For the KMT, the year ahead already looks to be a bumpy one. While the election of a new chairperson offers an opportunity for course correction, divides between the party’s caucus and headquarters in Taipei will likely persist. The KMT’s unanticipated move to reschedule the chairperson election illuminates the damage caused when a small minority of party leadership acts—irrespective of legislative processes—on behalf of the majority. After a new chairperson is elected on May 20, elections will be held in July for the party’s Central Committee and Central Standing Committee membership in advance of the National Congress on August 20. If the new chairperson is not able to slow the party’s gradual implosion and rejuvenate the KMT’s brand amongst Taiwanese voters, the KMT’s fate may have already been decided.
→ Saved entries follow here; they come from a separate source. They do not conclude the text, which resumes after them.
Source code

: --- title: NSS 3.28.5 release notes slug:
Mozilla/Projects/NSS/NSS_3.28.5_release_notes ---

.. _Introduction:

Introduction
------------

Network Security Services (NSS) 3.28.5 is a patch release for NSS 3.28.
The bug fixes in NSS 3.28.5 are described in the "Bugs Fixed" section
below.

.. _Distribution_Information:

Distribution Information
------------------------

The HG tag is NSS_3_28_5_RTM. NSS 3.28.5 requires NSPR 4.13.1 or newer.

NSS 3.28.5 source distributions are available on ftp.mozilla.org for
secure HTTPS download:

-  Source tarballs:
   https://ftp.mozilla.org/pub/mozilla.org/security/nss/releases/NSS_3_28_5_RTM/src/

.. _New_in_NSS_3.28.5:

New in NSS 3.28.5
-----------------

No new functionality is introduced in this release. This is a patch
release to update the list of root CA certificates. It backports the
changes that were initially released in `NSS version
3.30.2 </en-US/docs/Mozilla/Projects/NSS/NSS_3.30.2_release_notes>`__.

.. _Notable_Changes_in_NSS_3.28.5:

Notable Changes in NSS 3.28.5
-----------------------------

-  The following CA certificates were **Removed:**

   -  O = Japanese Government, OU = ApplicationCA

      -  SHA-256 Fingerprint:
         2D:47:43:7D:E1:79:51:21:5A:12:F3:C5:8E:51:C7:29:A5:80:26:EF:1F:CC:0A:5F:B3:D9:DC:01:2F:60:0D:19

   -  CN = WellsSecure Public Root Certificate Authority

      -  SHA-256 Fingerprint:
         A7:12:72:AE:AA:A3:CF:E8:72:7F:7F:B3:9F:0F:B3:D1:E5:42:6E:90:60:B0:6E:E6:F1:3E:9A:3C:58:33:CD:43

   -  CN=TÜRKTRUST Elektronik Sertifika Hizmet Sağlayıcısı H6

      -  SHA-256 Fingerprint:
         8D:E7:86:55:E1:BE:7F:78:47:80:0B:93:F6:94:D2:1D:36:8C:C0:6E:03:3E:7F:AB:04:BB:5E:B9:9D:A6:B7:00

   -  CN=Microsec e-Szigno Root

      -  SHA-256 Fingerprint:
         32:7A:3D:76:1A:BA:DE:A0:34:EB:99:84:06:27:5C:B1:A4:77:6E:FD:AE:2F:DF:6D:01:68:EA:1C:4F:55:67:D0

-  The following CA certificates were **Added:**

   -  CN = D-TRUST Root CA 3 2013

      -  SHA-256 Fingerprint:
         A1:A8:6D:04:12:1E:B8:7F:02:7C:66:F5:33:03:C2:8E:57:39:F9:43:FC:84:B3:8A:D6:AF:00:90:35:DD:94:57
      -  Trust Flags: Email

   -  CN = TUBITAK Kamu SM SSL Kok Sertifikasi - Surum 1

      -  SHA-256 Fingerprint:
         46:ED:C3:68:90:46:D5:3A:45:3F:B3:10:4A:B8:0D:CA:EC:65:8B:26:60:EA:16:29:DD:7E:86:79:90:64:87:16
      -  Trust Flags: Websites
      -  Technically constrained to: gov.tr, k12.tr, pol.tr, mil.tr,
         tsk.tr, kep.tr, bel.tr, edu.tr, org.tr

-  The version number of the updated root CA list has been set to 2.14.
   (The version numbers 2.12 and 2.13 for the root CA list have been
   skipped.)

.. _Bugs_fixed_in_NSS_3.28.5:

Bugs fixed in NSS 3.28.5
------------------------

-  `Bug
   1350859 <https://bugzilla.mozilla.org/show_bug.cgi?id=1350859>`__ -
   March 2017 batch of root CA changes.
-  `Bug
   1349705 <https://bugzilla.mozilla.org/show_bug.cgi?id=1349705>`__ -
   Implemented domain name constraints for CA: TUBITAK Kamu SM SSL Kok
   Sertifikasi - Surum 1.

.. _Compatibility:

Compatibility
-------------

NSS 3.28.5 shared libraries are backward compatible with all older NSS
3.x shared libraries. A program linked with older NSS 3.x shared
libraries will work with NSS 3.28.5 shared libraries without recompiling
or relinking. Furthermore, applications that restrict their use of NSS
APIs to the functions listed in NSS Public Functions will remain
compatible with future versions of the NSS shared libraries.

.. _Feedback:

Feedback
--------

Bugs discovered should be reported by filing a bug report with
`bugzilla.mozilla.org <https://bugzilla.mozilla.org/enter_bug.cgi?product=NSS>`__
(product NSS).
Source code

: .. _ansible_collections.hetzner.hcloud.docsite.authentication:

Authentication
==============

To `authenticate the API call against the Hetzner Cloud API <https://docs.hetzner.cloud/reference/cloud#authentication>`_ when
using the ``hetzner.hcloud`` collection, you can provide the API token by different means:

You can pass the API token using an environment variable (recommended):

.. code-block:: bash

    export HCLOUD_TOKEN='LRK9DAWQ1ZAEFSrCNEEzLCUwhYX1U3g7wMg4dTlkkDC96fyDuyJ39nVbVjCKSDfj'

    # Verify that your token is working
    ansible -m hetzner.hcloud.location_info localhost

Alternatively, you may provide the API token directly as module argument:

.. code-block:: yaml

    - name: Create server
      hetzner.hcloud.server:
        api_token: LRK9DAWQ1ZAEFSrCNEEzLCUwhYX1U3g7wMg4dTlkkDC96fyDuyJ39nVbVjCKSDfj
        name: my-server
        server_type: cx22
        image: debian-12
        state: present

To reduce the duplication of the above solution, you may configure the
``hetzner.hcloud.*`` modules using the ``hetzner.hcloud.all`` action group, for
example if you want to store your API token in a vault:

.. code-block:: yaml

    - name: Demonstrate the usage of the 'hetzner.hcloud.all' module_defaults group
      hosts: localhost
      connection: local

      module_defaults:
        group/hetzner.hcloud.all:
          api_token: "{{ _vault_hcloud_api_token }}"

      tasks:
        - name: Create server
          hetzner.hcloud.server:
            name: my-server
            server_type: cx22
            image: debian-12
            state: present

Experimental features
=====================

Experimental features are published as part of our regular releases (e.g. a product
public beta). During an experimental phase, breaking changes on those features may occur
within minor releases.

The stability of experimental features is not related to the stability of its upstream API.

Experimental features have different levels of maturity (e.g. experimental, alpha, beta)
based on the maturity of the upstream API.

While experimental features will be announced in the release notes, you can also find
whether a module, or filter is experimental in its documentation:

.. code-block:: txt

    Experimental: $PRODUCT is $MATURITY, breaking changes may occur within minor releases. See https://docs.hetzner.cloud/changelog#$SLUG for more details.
The main point: The Kuomintang will elect a new chairperson on May 20, 2017, but absent a leader capable of forging middle ground between the KMT’s light and deep blue branches, political infighting and uncertainty will remain a threat to the party’s long-term sustainability.
 Per the KMT’s charter, an individual is also not permitted to hold the chairmanship for longer than two four year terms (“主席之任期為四年，連選得連任一次”).